Don't know what to do?

iVillage Member
Registered: 03-20-2005
Don't know what to do?
3
Tue, 05-03-2005 - 8:58am
Well this is my problem. I think i am in love and i have been for the past year but it seems to be all changing. I'll start at the begining, a month ago my 41yr old uncle died suddenly. Now i am a catholic family and his funeral was a catholic one, my b/f is not catholic and didn't come to the funeral, he only came over to see my family once to say he was "sorry for our loss". My uncle died on the Thurs and on the following Tues my b/f completely fell out with my brothers arguing with them over nothing in particular, well 2bh it seemed like a wee bit of joking got out of hand, but still i think my b/f was out of order in this circumstance considering my bros were grieving and i think my b/f should've been there for me at my uncles funeral regardless of religion as there were plenty of non catholics there. We have been togethr for 14mths now and are going on holiday soon and i want it to work out but i seem to be falling out of love we've had a chat and had a massive fall out but it just doesn't feel right again. What would any1 else do?! Please help cos i'm jsut at that stage where i want it to be all good again cos my b/f is an all round great guy and i wouldn't have been with him so long otherwise but he has to get on with my family thats true isnt it?!
Can anyone give me some advise?!
L xx
iVillage Member
Registered: 04-28-2005
Tue, 05-03-2005 - 9:46am
In a perfect world, everybody would get along and adore each other. That's not always the case. You may have to choose between your family and your b/f. My SO is a non-practicing Catholic...yet when he asked me if I'd attend a mass with him I agreed to go. This goes against all of my religious upbringing but I respect his feelings and he would honor my request to do the same. We don't always agree on everything and when we don't, after discussion where we just discuss the issues without trying to convince the other side that each is right,we just agree to disagree. We discuss each aspect and state our opinions matter of factly. It's merely a discussion, like it would be if we were talking about the weather. No arguing...just stating what we have learned or were taught. You say you're "falling out of love with him"...why do you feel that way? I'm not saying it's not possible, but you said that he's an "all around great guy". If you really think that why are you losing feeling? Is it b/c he doesn't get along with your family? Because he let you down? I agree that he should have been there for you during your time of mourning. If he has had a fundamental religious training, I can tell you what his views of the catholic church are, right or wrong.
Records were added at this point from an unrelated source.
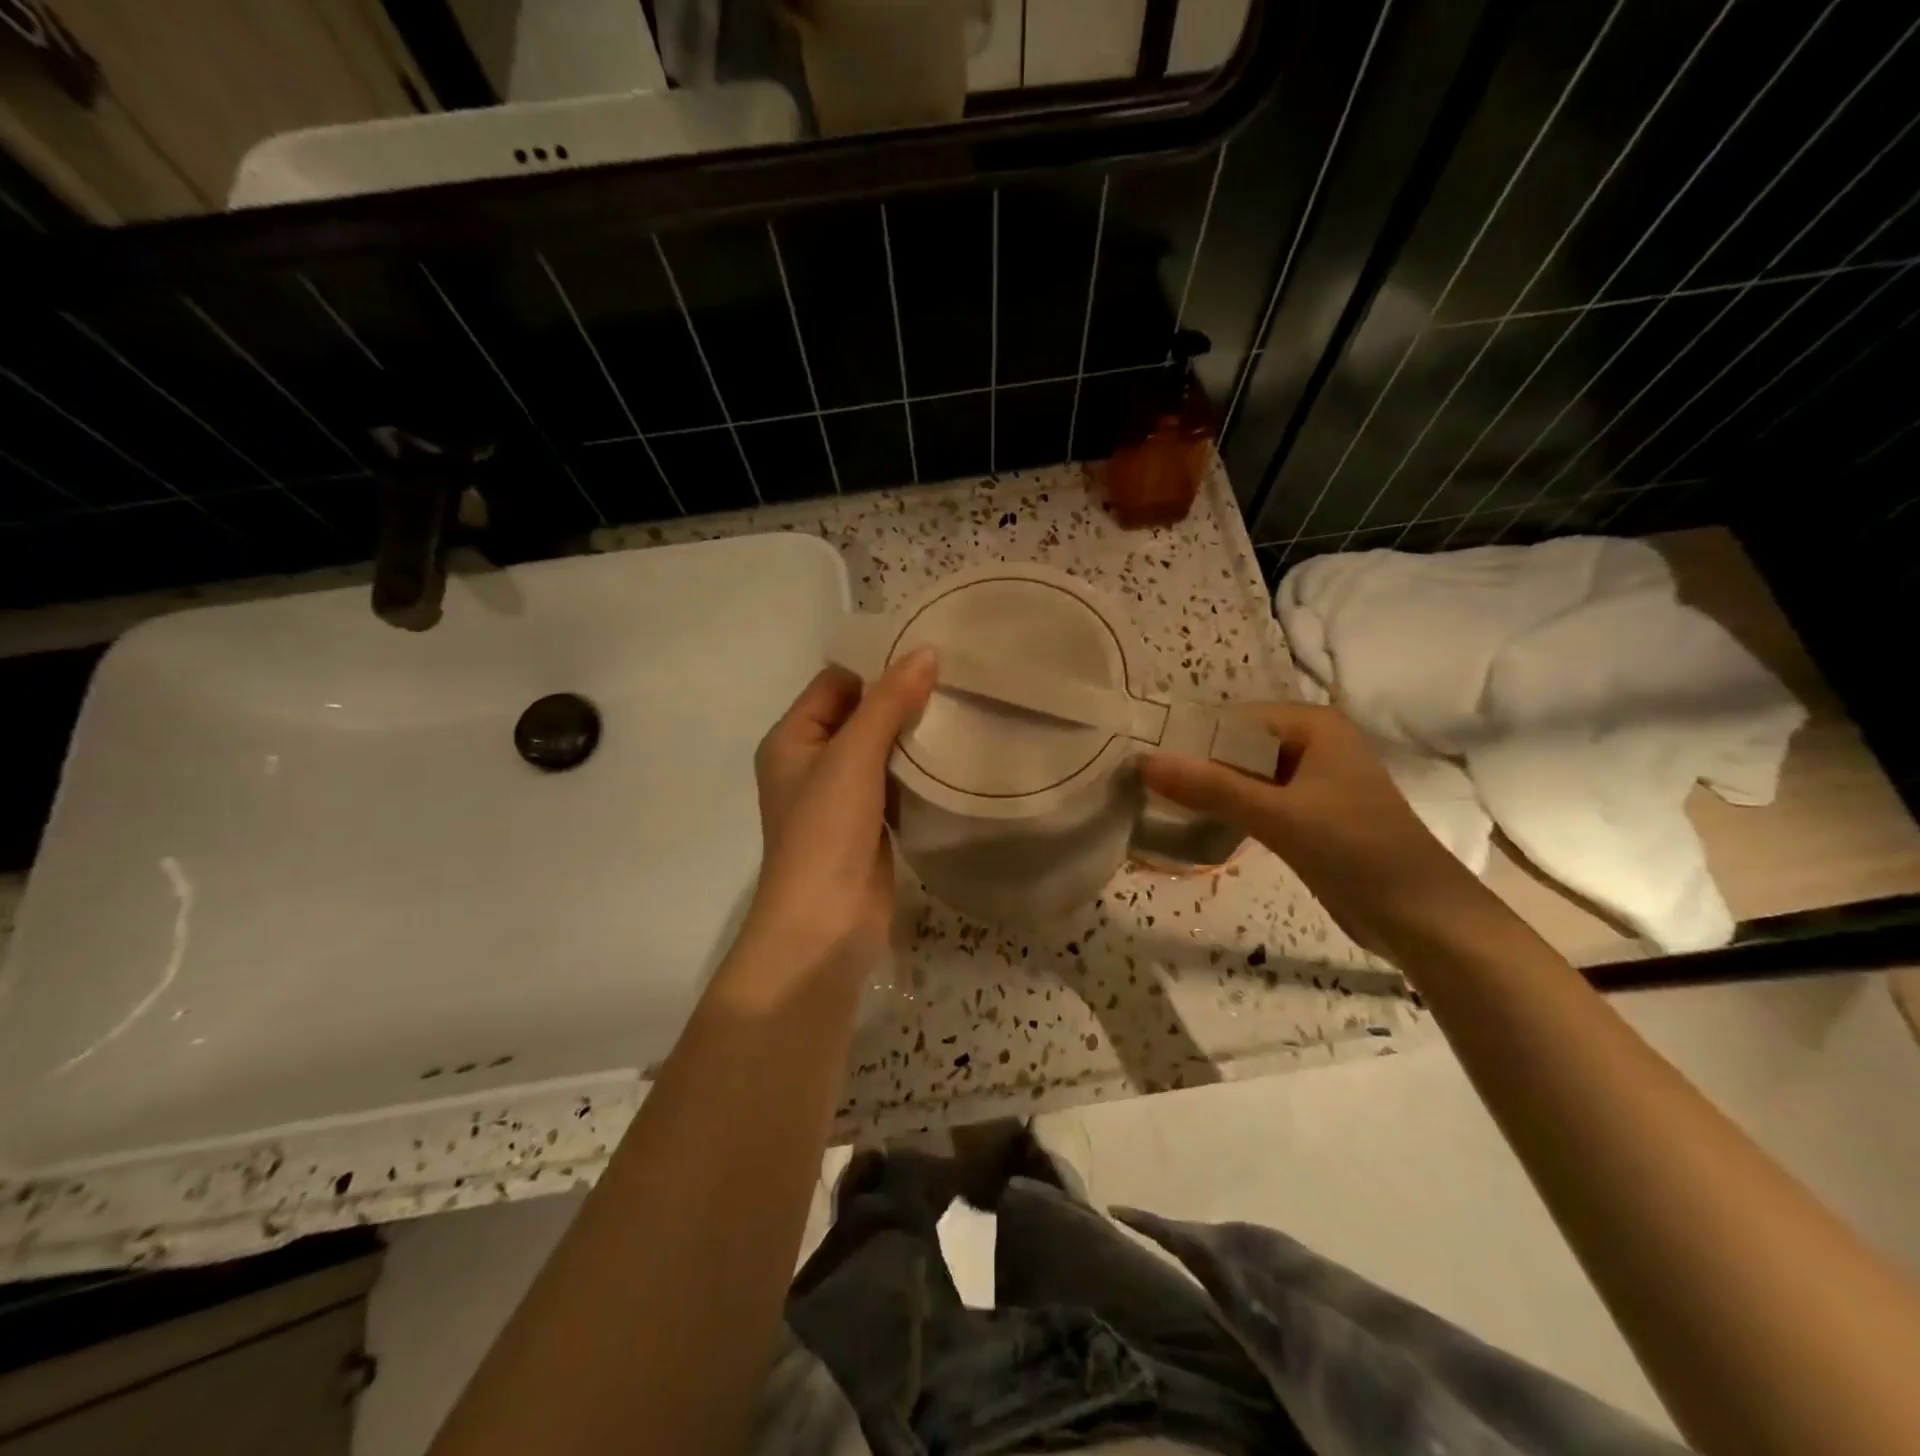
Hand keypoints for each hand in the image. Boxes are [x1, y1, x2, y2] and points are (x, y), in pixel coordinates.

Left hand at [744, 649, 937, 969]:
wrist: (824, 924)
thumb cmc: (826, 832)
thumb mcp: (853, 756)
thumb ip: (888, 702)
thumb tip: (925, 651)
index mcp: (792, 738)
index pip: (835, 683)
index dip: (876, 667)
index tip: (928, 655)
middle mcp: (811, 762)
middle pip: (858, 714)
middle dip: (900, 700)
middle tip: (955, 680)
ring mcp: (839, 797)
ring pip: (879, 750)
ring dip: (911, 736)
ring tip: (961, 712)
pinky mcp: (866, 824)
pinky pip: (892, 783)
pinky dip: (916, 771)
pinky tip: (951, 758)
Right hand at [1140, 703, 1498, 956]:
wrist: (1422, 917)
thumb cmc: (1355, 849)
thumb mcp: (1277, 815)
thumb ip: (1210, 787)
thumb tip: (1143, 761)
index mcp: (1312, 725)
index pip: (1233, 719)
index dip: (1188, 738)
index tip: (1142, 760)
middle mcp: (1312, 744)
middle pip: (1237, 747)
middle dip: (1195, 766)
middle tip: (1142, 785)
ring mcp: (1312, 781)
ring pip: (1244, 776)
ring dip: (1209, 790)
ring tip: (1159, 804)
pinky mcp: (1309, 816)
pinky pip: (1257, 801)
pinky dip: (1229, 810)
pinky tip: (1196, 824)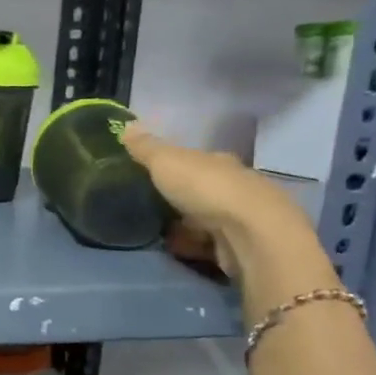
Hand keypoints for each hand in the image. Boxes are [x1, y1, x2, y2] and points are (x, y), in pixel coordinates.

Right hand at [121, 124, 331, 298]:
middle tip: (150, 205)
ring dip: (186, 224)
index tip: (152, 173)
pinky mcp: (240, 246)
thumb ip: (146, 148)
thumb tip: (126, 125)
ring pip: (206, 217)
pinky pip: (209, 243)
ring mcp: (240, 217)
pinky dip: (192, 245)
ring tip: (156, 231)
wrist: (249, 234)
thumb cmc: (206, 189)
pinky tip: (175, 249)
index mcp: (219, 162)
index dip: (175, 164)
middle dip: (180, 196)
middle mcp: (235, 185)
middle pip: (202, 188)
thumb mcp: (166, 162)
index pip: (196, 159)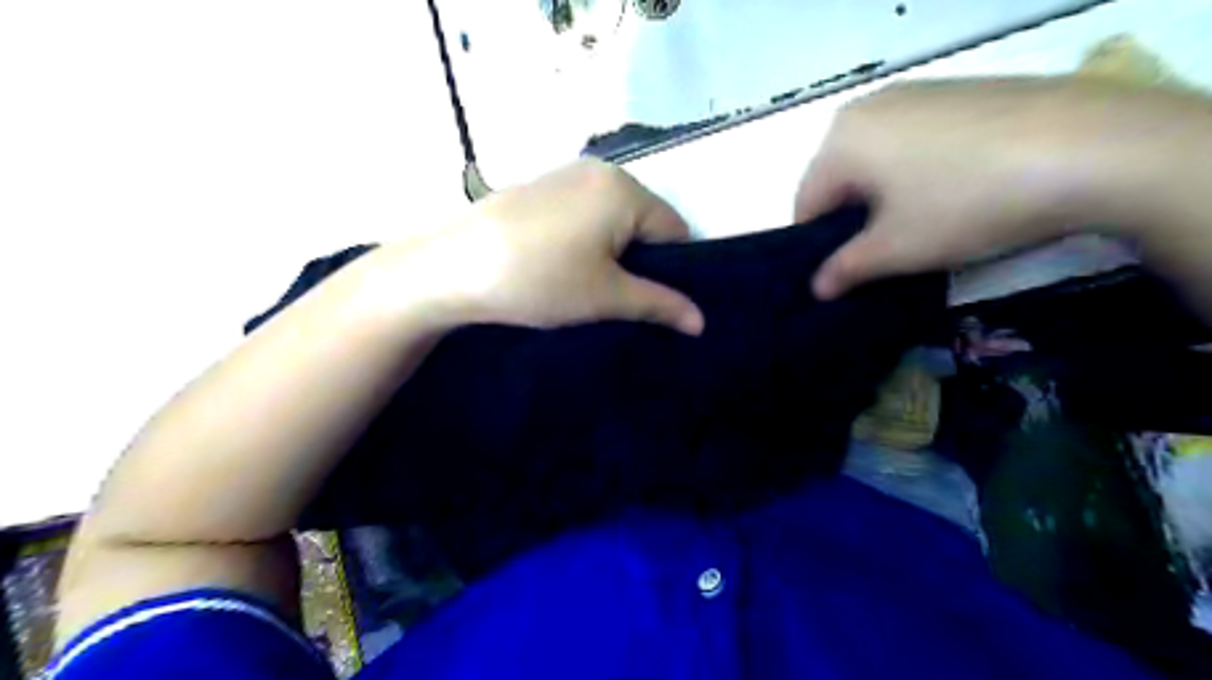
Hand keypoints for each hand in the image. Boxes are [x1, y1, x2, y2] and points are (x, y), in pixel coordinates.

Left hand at [383, 162, 700, 335]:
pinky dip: (585, 239)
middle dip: (640, 260)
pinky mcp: (539, 187)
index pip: (676, 230)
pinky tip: (559, 265)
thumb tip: (701, 322)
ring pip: (612, 218)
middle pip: (645, 221)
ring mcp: (565, 175)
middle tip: (618, 298)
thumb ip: (659, 304)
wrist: (449, 268)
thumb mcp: (606, 297)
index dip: (673, 270)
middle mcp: (600, 171)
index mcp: (625, 189)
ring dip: (611, 251)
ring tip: (585, 285)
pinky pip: (583, 213)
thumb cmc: (539, 280)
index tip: (653, 301)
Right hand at [798, 76, 1190, 297]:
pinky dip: (917, 171)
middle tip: (888, 251)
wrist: (1091, 146)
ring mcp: (915, 93)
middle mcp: (868, 108)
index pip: (806, 204)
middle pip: (839, 179)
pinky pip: (912, 142)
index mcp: (840, 141)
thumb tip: (816, 289)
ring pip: (876, 161)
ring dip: (886, 197)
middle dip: (854, 219)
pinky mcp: (956, 91)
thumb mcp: (896, 249)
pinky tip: (956, 190)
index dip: (819, 246)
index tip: (845, 273)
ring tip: (926, 223)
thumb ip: (844, 270)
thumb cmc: (964, 203)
There are some folks who believe that the act of stepping into a catholic church is akin to stepping into the gates of hell itself. If he feels that way, you can't expect him to totally abandon his feelings. I don't know, you didn't say why he wasn't there, or if you discussed the reasons why. I'm speculating. Maybe you need to discuss this with him, tell him how hurt you felt that he wasn't there, and that you needed him at that particular time. Good luck...Becky
iVillage Member
Registered: 04-30-2003
Tue, 05-03-2005 - 12:18pm

I was wondering, are you "falling out of love" because of the recent events, or because of other things? Also, is your bf friends with your brothers? Or do you think things just got out of hand?


A few other things.


Death. Some people are NOT comfortable around death. Some people make jokes to feel more comfy (even if inappropriate). Some people don't know how to act "appropriately". Maybe your dbf is that type of guy.




my pet!

iVillage Member
Registered: 03-20-2005
Thu, 05-05-2005 - 1:36pm
Thank you and thanks cherbear017 i think i've always known that i need to talk to my bf and that i could be being unreasonable. I didn't think that perhaps he felt so strongly about religion though and we have never spoken about this, well obviously me being catholic and him not but not that he might HATE the idea of stepping inside a chapel. He had a sudden death in his family about 2years ago so maybe thats another problem. Basically i just wanted to say thanks! Thanks for giving me something to go and talk about with my b/f and for giving me a chance to look at it from his eyes too!